▸ **WORK REQUEST**: Copy all the entries word for word, but omit the pictures.
####
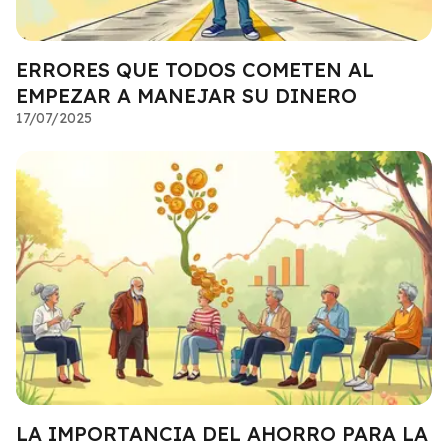
ERRORES QUE TODOS COMETEN AL
EMPEZAR A MANEJAR SU DINERO
17/07/2025
LA IMPORTANCIA DEL AHORRO PARA LA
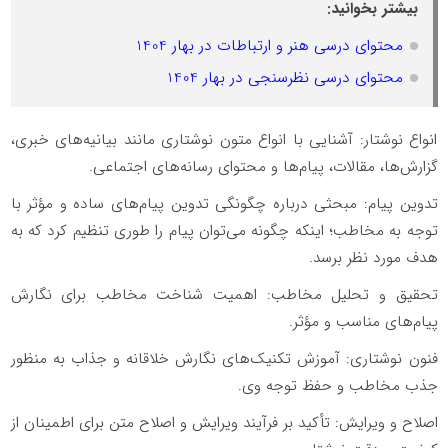
بیشتر بخوانید:
محتوای درسی هنر و ارتباطات در بهار 1404
محتوای درسی نظرسنجی در بهار 1404
انواع نوشتار: آشنایی با انواع متون نوشتاری مانند بیانیه‌های خبری،
گزارش‌ها، مقالات، پیام‌ها و محتوای رسانه‌های اجتماعی.
تدوین پیام: مبحثی درباره چگونگی تدوین پیام‌های ساده و مؤثر با
توجه به مخاطب؛ اینکه چگونه می‌توان پیام را طوری تنظیم کرد که به
هدف مورد نظر برسد.
تحقیق و تحلیل مخاطب: اهمیت شناخت مخاطب برای نگارش
پیام‌های مناسب و مؤثر.
فنون نوشتاری: آموزش تکنیک‌های نگارش خلاقانه و جذاب به منظور
جذب مخاطب و حفظ توجه وی.
اصلاح و ویرایش: تأکید بر فرآیند ویرایش و اصلاح متن برای اطمینان از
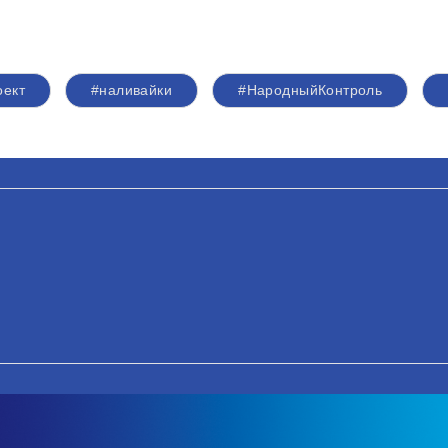
оект
#наливайки
#НародныйКонтроль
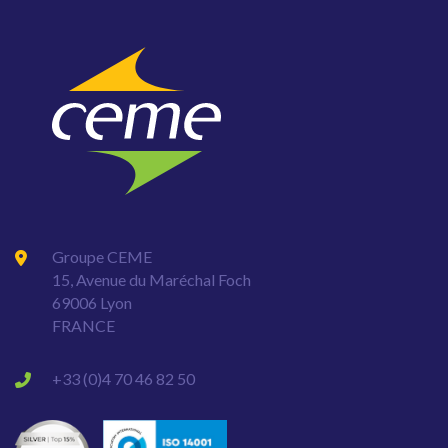
Groupe CEME
15, Avenue du Maréchal Foch
69006 Lyon
FRANCE
+33 (0)4 70 46 82 50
####
▸ **EXERCISE RESULT**:
ERRORES QUE TODOS COMETEN AL
EMPEZAR A MANEJAR SU DINERO
17/07/2025
LA IMPORTANCIA DEL AHORRO PARA LA
بیشتر بخوانید:
محتوای درسی هنر و ارتباطات در بهار 1404
محتوای درسی نظرسنجی در بهار 1404
انواع نوشتار: آشنایی با انواع متون نوشتاری مانند بیانیه‌های خبری،
گزارش‌ها، مقالات، پیام‌ها و محتوای رسانه‌های اجتماعی.
تدوین پیام: مبحثی درباره چگونگی تدوین پیام‌های ساده و مؤثر با
توجه به مخاطب؛ اینکه چگونه می‌توان پیام را طوری تنظیم کرد که به
هدف مورد نظر برسد.
تحقیق و تحلیل مخاطب: اهمیت شناخت مخاطب برای نگارش
پیام‌های مناسب و مؤثر.
فنون نوشتاری: آموزش تکنیک‌های نگارش خلاقانه و جذاب به منظور
جذب مخاطب و حفظ توجه وی.
اصلاح و ویرایش: تأکید بر فرآیند ویرایش و اصلاح متن برای اطمینان از
оект
#наливайки
#НародныйКонтроль
Groupe CEME
15, Avenue du Maréchal Foch
69006 Lyon
FRANCE
+33 (0)4 70 46 82 50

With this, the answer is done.